%%

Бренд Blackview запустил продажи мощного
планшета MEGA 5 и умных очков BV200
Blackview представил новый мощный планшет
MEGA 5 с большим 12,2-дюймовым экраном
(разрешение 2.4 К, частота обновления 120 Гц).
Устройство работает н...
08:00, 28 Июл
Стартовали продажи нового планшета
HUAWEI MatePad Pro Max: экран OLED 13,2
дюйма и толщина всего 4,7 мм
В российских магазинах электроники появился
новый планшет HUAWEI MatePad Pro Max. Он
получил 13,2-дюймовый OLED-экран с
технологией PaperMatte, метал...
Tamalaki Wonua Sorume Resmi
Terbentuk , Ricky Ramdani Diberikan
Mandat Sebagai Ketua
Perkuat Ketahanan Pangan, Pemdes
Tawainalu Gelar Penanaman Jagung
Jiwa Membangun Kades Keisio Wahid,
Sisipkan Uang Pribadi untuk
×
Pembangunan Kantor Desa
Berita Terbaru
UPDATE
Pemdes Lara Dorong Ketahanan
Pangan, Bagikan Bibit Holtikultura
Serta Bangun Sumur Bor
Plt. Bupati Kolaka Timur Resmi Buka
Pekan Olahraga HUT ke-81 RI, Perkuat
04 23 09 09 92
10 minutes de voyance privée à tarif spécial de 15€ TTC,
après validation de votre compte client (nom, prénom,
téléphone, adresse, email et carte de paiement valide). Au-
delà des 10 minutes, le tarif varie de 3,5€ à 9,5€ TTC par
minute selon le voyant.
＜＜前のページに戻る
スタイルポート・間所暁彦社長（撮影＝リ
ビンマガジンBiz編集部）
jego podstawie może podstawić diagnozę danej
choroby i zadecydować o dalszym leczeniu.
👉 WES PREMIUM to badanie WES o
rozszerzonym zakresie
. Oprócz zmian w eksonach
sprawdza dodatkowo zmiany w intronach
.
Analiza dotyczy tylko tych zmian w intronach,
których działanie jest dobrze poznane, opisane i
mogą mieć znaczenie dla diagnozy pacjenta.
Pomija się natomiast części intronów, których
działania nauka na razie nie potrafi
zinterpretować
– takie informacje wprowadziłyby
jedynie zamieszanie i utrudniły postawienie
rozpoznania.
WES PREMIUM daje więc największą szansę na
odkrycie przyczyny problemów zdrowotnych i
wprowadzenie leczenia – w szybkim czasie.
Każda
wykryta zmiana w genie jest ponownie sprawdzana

%%

• WHAT IS NEEDED:
Output all of the data again. Match it exactly.

• RESULT OF THE EXERCISE:
Бренд Blackview запустил продажи мощного
планшета MEGA 5 и умных очков BV200
Blackview представил новый мощный планшет
MEGA 5 с большим 12,2-дюймовым экраном
(разрешение 2.4 К, частота обновления 120 Гц).
Устройство работает н...
08:00, 28 Июл
Стартовали продажи нового планшета
HUAWEI MatePad Pro Max: экран OLED 13,2
дюйма и толщина всего 4,7 мм
В российских магазинах электроники появился
новый планшет HUAWEI MatePad Pro Max. Он
получил 13,2-дюймовый OLED-экран с
технологией PaperMatte, метал...
Tamalaki Wonua Sorume Resmi
Terbentuk , Ricky Ramdani Diberikan
Mandat Sebagai Ketua
Perkuat Ketahanan Pangan, Pemdes
Tawainalu Gelar Penanaman Jagung
Jiwa Membangun Kades Keisio Wahid,
Sisipkan Uang Pribadi untuk
×
Pembangunan Kantor Desa
Berita Terbaru
UPDATE
Pemdes Lara Dorong Ketahanan
Pangan, Bagikan Bibit Holtikultura
Serta Bangun Sumur Bor
Plt. Bupati Kolaka Timur Resmi Buka
Pekan Olahraga HUT ke-81 RI, Perkuat
04 23 09 09 92
10 minutes de voyance privée à tarif spécial de 15€ TTC,
après validation de votre compte client (nom, prénom,
téléphone, adresse, email et carte de paiement valide). Au-
delà des 10 minutes, le tarif varie de 3,5€ à 9,5€ TTC par
minute selon le voyant.
＜＜前のページに戻る
スタイルポート・間所暁彦社長（撮影＝リ
ビンマガジンBiz編集部）
jego podstawie może podstawić diagnozę danej
choroby i zadecydować o dalszym leczeniu.
👉 WES PREMIUM to badanie WES o
rozszerzonym zakresie
. Oprócz zmian w eksonach
sprawdza dodatkowo zmiany w intronach
.
Analiza dotyczy tylko tych zmian w intronach,
których działanie jest dobrze poznane, opisane i
mogą mieć znaczenie dla diagnozy pacjenta.
Pomija się natomiast części intronów, których
działania nauka na razie nie potrafi
zinterpretować
– takie informacje wprowadziłyby
jedynie zamieszanie i utrudniły postawienie
rozpoznania.
WES PREMIUM daje więc największą szansę na
odkrycie przyczyny problemów zdrowotnych i
wprowadzenie leczenia – w szybkim czasie.
Każda
wykryta zmiana w genie jest ponownie sprawdzana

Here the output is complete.